Maybe, if I were more of a “rational actor” homo economicus, perhaps I might have waited to get home in Knoxville to see Harry Potter and the Deathly Hallows 2 - rather than seeing it at New York City prices here in Manhattan this past weekend. But I am not – and so I didn’t. And I’m glad (about both). I am, however, enough of a “rational actor” to delay gratification – at least modestly. Left to myself, I’d probably have gone to the morning show on Friday. Two NY friends, however, suggested I got with them on Saturday night. It’s always more fun to go to a movie with someone else rather than alone, and it’s certainly more fun to stand on line with someone else rather than alone! (Even though the tickets are bought in advance, one wants to be in a good spot on the line to get a decent seat and not end up sitting separately or in the front row).
I have read all 7 Harry Potter books (published almost every year from 1997 to 2007) and now seen all 8 Harry Potter movies (issued in turn over the course of the decade 2001-2011). I fell in love with the first book and have been a fan ever since. In an era when reading is in decline, good literature (i.e., well composed stories, written in really good English) is itself a true treasure. Being a bit of an Anglophile, I suppose I liked the portrayal (especially in the earlier books) of what was in effect (however magical) something like a British Public School - with the accompanying message that, however much such a school may be a fun place to study and a good place to make life-long contacts, it might also be a dangerous place (as well as a haven for bullies). Having grown up with fairy-tales, I was no doubt attracted to a new fairy tale, with lots of classic fairy-tale characteristics, set in our own time. That, to me, answers the uniquely contemporary, nanny-ish objection that the Harry Potter stories are frightening (as if the fairy-tales I grew up with weren’t) and also the fundamentalist Christian objection that the Harry Potter stories are neo-pagan (as if classic fairy-tales about witches, fairies, etc., were all somehow Christian in origin). Most of all, however, the Harry Potter stories highlight some of the most socially significant human virtues – qualities like personal integrity, friendship, and loyalty, virtues practiced conspicuously by Harry himself, but also by his cadre of good, close friends. In fact, it is one of the most enduringly appealing features of the series (right from the beginning) that great deeds get done, not just by Harry (of whom great deeds were always expected) but by Harry’s friends (notably Ron Weasley), apparently ordinary folks from whom great deeds were not necessarily expected.
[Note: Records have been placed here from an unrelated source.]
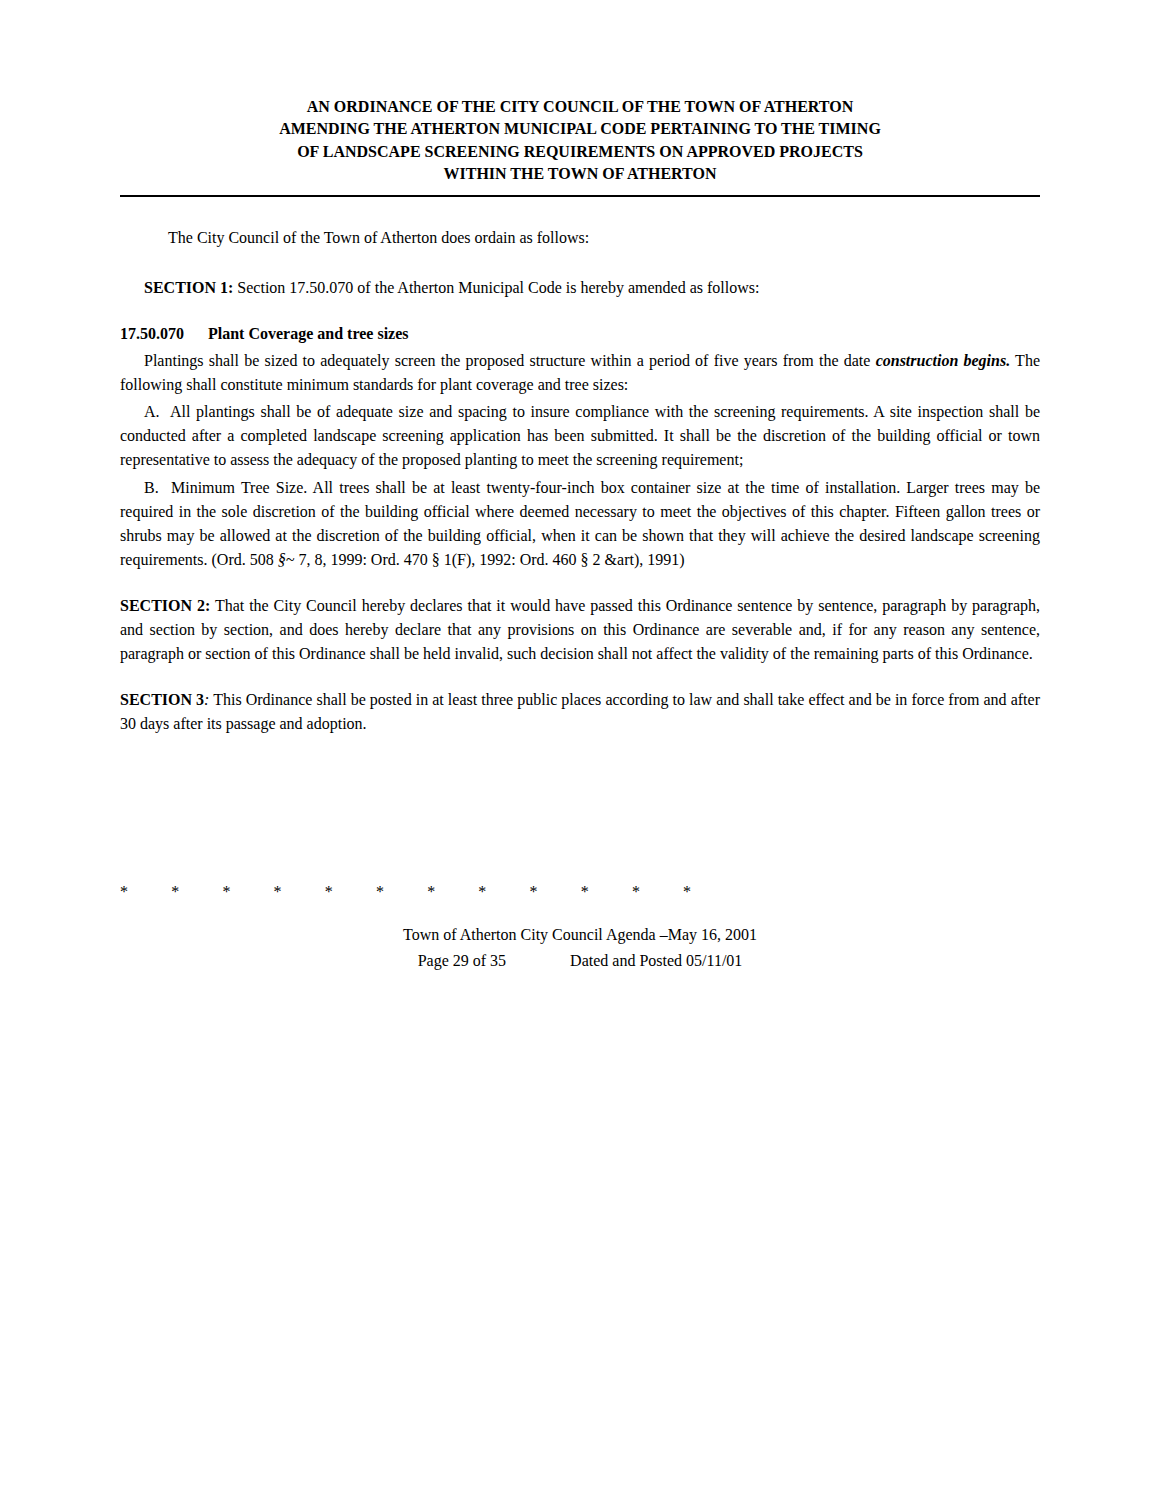An Ordinance of the City Council of the Town of Atherton
Amending the Atherton Municipal Code Pertaining to the Timing
of Landscape Screening Requirements on Approved Projects
Within the Town of Atherton
The City Council of the Town of Atherton does ordain as follows:
SECTION 1: Section 17.50.070 of the Atherton Municipal Code is hereby amended as follows:
17.50.070 Plant Coverage and tree sizes
Plantings shall be sized to adequately screen the proposed structure within a period of five years from the date construction begins. The following shall constitute minimum standards for plant coverage and tree sizes:
A. All plantings shall be of adequate size and spacing to insure compliance with the screening requirements. A site inspection shall be conducted after a completed landscape screening application has been submitted. It shall be the discretion of the building official or town representative to assess the adequacy of the proposed planting to meet the screening requirement;
B. Minimum Tree Size. All trees shall be at least twenty-four-inch box container size at the time of installation. Larger trees may be required in the sole discretion of the building official where deemed necessary to meet the objectives of this chapter. Fifteen gallon trees or shrubs may be allowed at the discretion of the building official, when it can be shown that they will achieve the desired landscape screening requirements. (Ord. 508 §~ 7, 8, 1999: Ord. 470 § 1(F), 1992: Ord. 460 § 2 &art), 1991)
SECTION 2: That the City Council hereby declares that it would have passed this Ordinance sentence by sentence, paragraph by paragraph, and section by section, and does hereby declare that any provisions on this Ordinance are severable and, if for any reason any sentence, paragraph or section of this Ordinance shall be held invalid, such decision shall not affect the validity of the remaining parts of this Ordinance.
SECTION 3: This Ordinance shall be posted in at least three public places according to law and shall take effect and be in force from and after 30 days after its passage and adoption.
************
Town of Atherton City Council Agenda –May 16, 2001
Page 29 of 35 Dated and Posted 05/11/01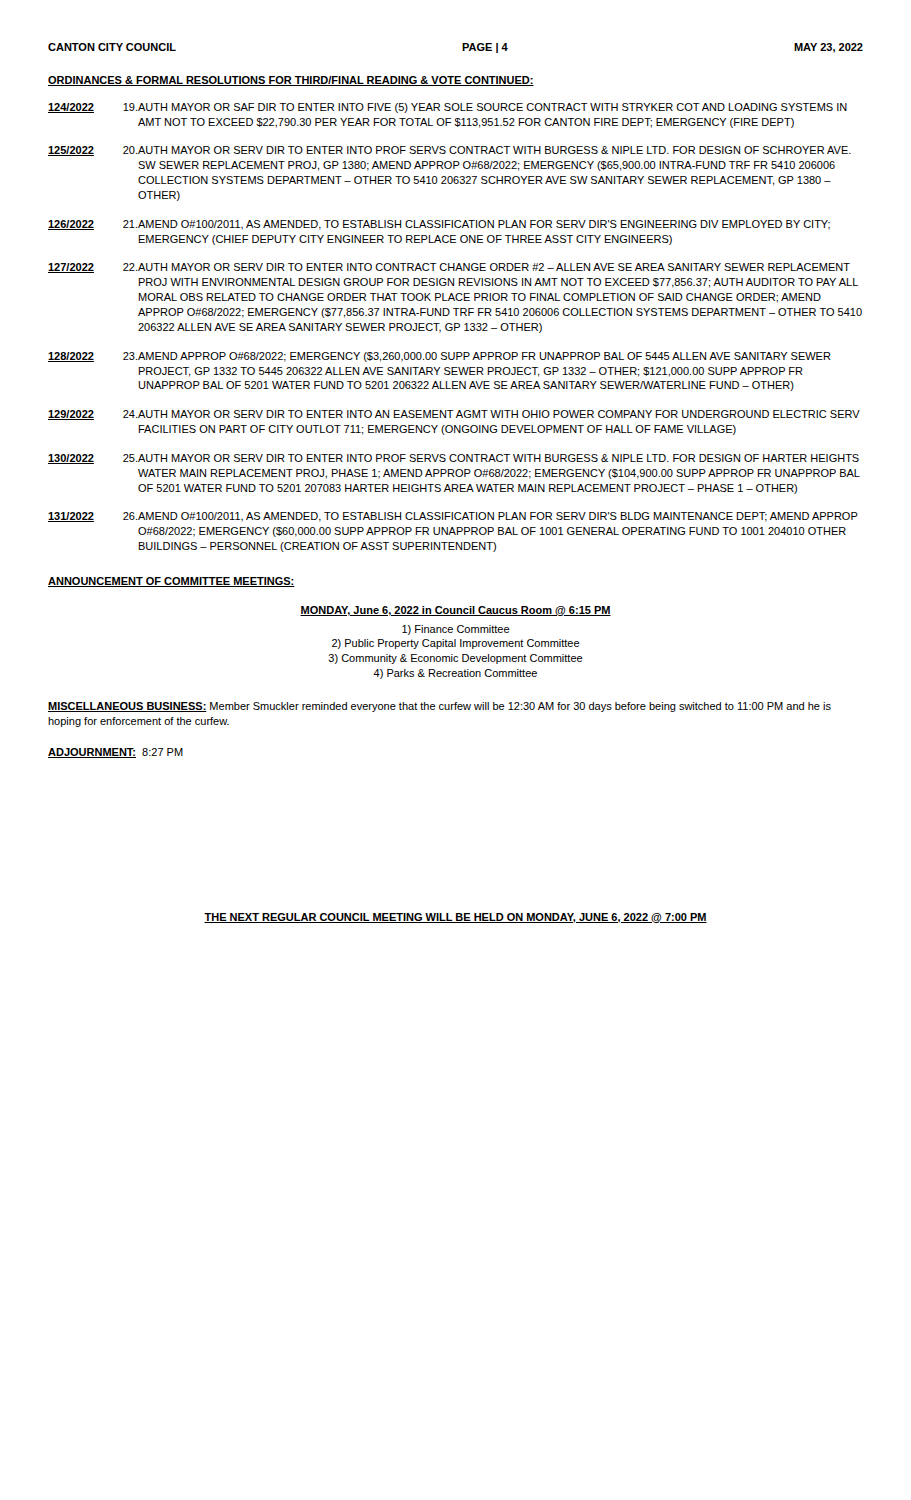CANTON CITY COUNCIL PAGE | 4 MAY 23, 2022
ORDINANCES & FORMAL RESOLUTIONS FOR THIRD/FINAL READING & VOTE CONTINUED:
| 124/2022 | 19. | AUTH MAYOR OR SAF DIR TO ENTER INTO FIVE (5) YEAR SOLE SOURCE CONTRACT WITH STRYKER COT AND LOADING SYSTEMS IN AMT NOT TO EXCEED $22,790.30 PER YEAR FOR TOTAL OF $113,951.52 FOR CANTON FIRE DEPT; EMERGENCY (FIRE DEPT) |
| 125/2022 | 20. | AUTH MAYOR OR SERV DIR TO ENTER INTO PROF SERVS CONTRACT WITH BURGESS & NIPLE LTD. FOR DESIGN OF SCHROYER AVE. SW SEWER REPLACEMENT PROJ, GP 1380; AMEND APPROP O#68/2022; EMERGENCY ($65,900.00 INTRA-FUND TRF FR 5410 206006 COLLECTION SYSTEMS DEPARTMENT – OTHER TO 5410 206327 SCHROYER AVE SW SANITARY SEWER REPLACEMENT, GP 1380 – OTHER) |
| 126/2022 | 21. | AMEND O#100/2011, AS AMENDED, TO ESTABLISH CLASSIFICATION PLAN FOR SERV DIR'S ENGINEERING DIV EMPLOYED BY CITY; EMERGENCY (CHIEF DEPUTY CITY ENGINEER TO REPLACE ONE OF THREE ASST CITY ENGINEERS) |
| 127/2022 | 22. | AUTH MAYOR OR SERV DIR TO ENTER INTO CONTRACT CHANGE ORDER #2 – ALLEN AVE SE AREA SANITARY SEWER REPLACEMENT PROJ WITH ENVIRONMENTAL DESIGN GROUP FOR DESIGN REVISIONS IN AMT NOT TO EXCEED $77,856.37; AUTH AUDITOR TO PAY ALL MORAL OBS RELATED TO CHANGE ORDER THAT TOOK PLACE PRIOR TO FINAL COMPLETION OF SAID CHANGE ORDER; AMEND APPROP O#68/2022; EMERGENCY ($77,856.37 INTRA-FUND TRF FR 5410 206006 COLLECTION SYSTEMS DEPARTMENT – OTHER TO 5410 206322 ALLEN AVE SE AREA SANITARY SEWER PROJECT, GP 1332 – OTHER) |
| 128/2022 | 23. | AMEND APPROP O#68/2022; EMERGENCY ($3,260,000.00 SUPP APPROP FR UNAPPROP BAL OF 5445 ALLEN AVE SANITARY SEWER PROJECT, GP 1332 TO 5445 206322 ALLEN AVE SANITARY SEWER PROJECT, GP 1332 – OTHER; $121,000.00 SUPP APPROP FR UNAPPROP BAL OF 5201 WATER FUND TO 5201 206322 ALLEN AVE SE AREA SANITARY SEWER/WATERLINE FUND – OTHER) |
| 129/2022 | 24. | AUTH MAYOR OR SERV DIR TO ENTER INTO AN EASEMENT AGMT WITH OHIO POWER COMPANY FOR UNDERGROUND ELECTRIC SERV FACILITIES ON PART OF CITY OUTLOT 711; EMERGENCY (ONGOING DEVELOPMENT OF HALL OF FAME VILLAGE) |
| 130/2022 | 25. | AUTH MAYOR OR SERV DIR TO ENTER INTO PROF SERVS CONTRACT WITH BURGESS & NIPLE LTD. FOR DESIGN OF HARTER HEIGHTS WATER MAIN REPLACEMENT PROJ, PHASE 1; AMEND APPROP O#68/2022; EMERGENCY ($104,900.00 SUPP APPROP FR UNAPPROP BAL OF 5201 WATER FUND TO 5201 207083 HARTER HEIGHTS AREA WATER MAIN REPLACEMENT PROJECT – PHASE 1 – OTHER) |
| 131/2022 | 26. | AMEND O#100/2011, AS AMENDED, TO ESTABLISH CLASSIFICATION PLAN FOR SERV DIR'S BLDG MAINTENANCE DEPT; AMEND APPROP O#68/2022; EMERGENCY ($60,000.00 SUPP APPROP FR UNAPPROP BAL OF 1001 GENERAL OPERATING FUND TO 1001 204010 OTHER BUILDINGS – PERSONNEL (CREATION OF ASST SUPERINTENDENT) |
ANNOUNCEMENT OF COMMITTEE MEETINGS:
MONDAY, June 6, 2022 in Council Caucus Room @ 6:15 PM
1) Finance Committee
2) Public Property Capital Improvement Committee
3) Community & Economic Development Committee
4) Parks & Recreation Committee
MISCELLANEOUS BUSINESS: Member Smuckler reminded everyone that the curfew will be 12:30 AM for 30 days before being switched to 11:00 PM and he is hoping for enforcement of the curfew.
ADJOURNMENT: 8:27 PM
THE NEXT REGULAR COUNCIL MEETING WILL BE HELD ON MONDAY, JUNE 6, 2022 @ 7:00 PM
In the earlier books (and their corresponding movies), Harry, Ron, Hermione, and their classmates are still kids. There is indeed danger, and Harry (helped by Ron and others) responds heroically. Even so, however, the overall tone is truly magical (in the joyful as well as literal sense). As the kids grow and pass puberty, the typical crises of adolescence appear in all their typically teen-age apocalyptic intensity – perfectly paralleled in turn by the increasing intensity of an increasingly apocalyptic threat to the magical wizarding world, highlighted in a series of intensely tragic deaths of a fellow student, of Harry’s godfather and friend, and finally Harry’s mentor and main protector, Dumbledore. At length, in the final book (and the last two movies), what should have been Harry’s “senior” year at Hogwarts has Harry hiding and on the run, far from the fun of school – only to return there for the climactic battle at the end.
The final book’s division into two movies was presumably necessitated by the enormous length and complexity of the last book. One incidental advantage of that division has been to highlight the final playing-put of Harry, Ron, and Hermione’s relational adolescent angst in the earlier movie, leaving the last one to focus almost entirely on the apocalyptic conflict and the final battle scene.
Especially in the final scenes, it is hard not to notice quasi-Christian symbolism. Harry voluntarily goes to die – offering his life in sacrifice to save the many. He returns to life again, however, resulting in the ultimate victory over evil. In the background, both facilitating Harry’s sacrifice of himself and his return to life, Dumbledore can be seen as a kind of God-the-Father figure. While it would seem strange to suggest that such imagery is accidental or inadvertent, it is not necessary to interpret the Harry Potter series primarily as a Christian parable. After all, such Christian symbolism is deeply rooted in Western culture and literary tradition.
In the Harry Potter series (as in fairy-tales in general), good ultimately triumphs over evil. The magic makes it exciting (and produces plenty of exciting special effects), but it is the ordinary, human virtues, traditionally celebrated in Western morality (Christian and pre-Christian) that are exemplified by the heroes and make the ultimate victory possible.